----- Material for the task

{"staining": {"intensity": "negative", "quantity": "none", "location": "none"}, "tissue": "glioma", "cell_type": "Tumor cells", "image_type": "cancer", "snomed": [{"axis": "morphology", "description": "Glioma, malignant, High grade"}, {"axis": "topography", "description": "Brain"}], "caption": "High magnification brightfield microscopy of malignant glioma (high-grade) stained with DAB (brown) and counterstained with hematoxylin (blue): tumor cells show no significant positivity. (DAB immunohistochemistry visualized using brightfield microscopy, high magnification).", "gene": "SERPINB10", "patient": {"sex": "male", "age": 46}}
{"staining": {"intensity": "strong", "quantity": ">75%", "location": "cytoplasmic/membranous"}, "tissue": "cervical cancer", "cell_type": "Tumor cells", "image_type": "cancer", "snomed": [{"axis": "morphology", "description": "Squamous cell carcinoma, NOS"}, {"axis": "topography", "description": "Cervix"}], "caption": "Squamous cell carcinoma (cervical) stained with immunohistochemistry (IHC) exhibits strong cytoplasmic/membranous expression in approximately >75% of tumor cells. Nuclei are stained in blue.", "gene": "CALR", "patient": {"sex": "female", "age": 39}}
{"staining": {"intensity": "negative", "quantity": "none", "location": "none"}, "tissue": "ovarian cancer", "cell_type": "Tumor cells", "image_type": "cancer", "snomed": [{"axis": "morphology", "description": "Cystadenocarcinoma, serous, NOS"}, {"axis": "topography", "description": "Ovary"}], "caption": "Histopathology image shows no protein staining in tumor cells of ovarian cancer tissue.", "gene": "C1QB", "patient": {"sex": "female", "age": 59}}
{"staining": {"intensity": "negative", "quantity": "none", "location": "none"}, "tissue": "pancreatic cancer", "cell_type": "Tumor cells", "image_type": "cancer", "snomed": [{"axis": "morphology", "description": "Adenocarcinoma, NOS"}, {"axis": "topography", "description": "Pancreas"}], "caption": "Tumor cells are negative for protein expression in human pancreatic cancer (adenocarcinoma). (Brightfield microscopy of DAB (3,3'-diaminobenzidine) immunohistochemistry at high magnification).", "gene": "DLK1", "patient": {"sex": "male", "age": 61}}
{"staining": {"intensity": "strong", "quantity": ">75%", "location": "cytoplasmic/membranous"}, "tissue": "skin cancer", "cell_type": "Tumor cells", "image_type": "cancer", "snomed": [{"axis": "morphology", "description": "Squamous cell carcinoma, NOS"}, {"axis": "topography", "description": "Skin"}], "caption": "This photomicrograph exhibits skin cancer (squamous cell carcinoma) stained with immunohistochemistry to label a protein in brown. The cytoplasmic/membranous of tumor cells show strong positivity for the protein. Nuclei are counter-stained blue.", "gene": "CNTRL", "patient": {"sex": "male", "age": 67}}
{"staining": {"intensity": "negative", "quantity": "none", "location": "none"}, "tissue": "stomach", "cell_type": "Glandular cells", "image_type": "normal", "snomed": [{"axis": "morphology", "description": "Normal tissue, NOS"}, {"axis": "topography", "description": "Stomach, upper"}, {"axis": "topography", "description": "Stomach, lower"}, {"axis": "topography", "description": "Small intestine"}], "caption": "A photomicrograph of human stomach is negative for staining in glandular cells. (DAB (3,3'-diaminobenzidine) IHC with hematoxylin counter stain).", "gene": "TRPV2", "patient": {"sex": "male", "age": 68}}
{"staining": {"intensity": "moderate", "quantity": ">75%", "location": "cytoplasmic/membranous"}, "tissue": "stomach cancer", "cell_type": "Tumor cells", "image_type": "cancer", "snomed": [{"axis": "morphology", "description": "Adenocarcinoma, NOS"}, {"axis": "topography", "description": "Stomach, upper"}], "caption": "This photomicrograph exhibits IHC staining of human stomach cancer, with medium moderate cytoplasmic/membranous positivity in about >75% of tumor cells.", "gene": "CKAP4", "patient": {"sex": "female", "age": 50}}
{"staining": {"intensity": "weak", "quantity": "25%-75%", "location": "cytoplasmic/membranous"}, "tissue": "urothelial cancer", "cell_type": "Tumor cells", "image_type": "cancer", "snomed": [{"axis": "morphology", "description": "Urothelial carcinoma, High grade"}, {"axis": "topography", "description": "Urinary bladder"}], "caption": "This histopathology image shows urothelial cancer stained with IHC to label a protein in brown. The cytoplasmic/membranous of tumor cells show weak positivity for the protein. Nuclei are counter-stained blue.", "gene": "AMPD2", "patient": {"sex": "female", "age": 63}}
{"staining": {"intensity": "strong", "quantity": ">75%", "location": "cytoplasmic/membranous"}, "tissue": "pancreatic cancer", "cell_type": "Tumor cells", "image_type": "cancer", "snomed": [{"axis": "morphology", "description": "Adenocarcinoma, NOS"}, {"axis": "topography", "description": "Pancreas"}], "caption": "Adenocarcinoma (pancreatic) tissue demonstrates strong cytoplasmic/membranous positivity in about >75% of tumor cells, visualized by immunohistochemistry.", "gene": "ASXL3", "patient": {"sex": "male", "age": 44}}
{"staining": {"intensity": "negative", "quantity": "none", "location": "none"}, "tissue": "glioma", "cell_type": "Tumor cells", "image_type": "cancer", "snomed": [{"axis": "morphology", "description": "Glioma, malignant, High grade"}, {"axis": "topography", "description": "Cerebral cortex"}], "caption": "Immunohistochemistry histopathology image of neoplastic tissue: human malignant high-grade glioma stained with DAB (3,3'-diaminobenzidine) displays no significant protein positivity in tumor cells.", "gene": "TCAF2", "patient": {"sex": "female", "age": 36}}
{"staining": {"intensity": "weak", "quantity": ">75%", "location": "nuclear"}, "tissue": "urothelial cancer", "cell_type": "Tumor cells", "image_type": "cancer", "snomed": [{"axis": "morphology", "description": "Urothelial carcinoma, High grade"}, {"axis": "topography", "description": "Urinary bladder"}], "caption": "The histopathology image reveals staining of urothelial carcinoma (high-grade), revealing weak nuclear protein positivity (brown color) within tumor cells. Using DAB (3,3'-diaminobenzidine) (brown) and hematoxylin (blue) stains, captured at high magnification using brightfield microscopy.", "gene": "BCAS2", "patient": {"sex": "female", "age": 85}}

----------

### Problem requirements:
Write out each line exactly, starting with the line that contains "histopathology image of" and stopping after the last line of the data.

### Response area:
{"staining": {"intensity": "negative", "quantity": "none", "location": "none"}, "tissue": "glioma", "cell_type": "Tumor cells", "image_type": "cancer", "snomed": [{"axis": "morphology", "description": "Glioma, malignant, High grade"}, {"axis": "topography", "description": "Cerebral cortex"}], "caption": "Immunohistochemistry histopathology image of neoplastic tissue: human malignant high-grade glioma stained with DAB (3,3'-diaminobenzidine) displays no significant protein positivity in tumor cells.", "gene": "TCAF2", "patient": {"sex": "female", "age": 36}}
{"staining": {"intensity": "weak", "quantity": ">75%", "location": "nuclear"}, "tissue": "urothelial cancer", "cell_type": "Tumor cells", "image_type": "cancer", "snomed": [{"axis": "morphology", "description": "Urothelial carcinoma, High grade"}, {"axis": "topography", "description": "Urinary bladder"}], "caption": "The histopathology image reveals staining of urothelial carcinoma (high-grade), revealing weak nuclear protein positivity (brown color) within tumor cells. Using DAB (3,3'-diaminobenzidine) (brown) and hematoxylin (blue) stains, captured at high magnification using brightfield microscopy.", "gene": "BCAS2", "patient": {"sex": "female", "age": 85}}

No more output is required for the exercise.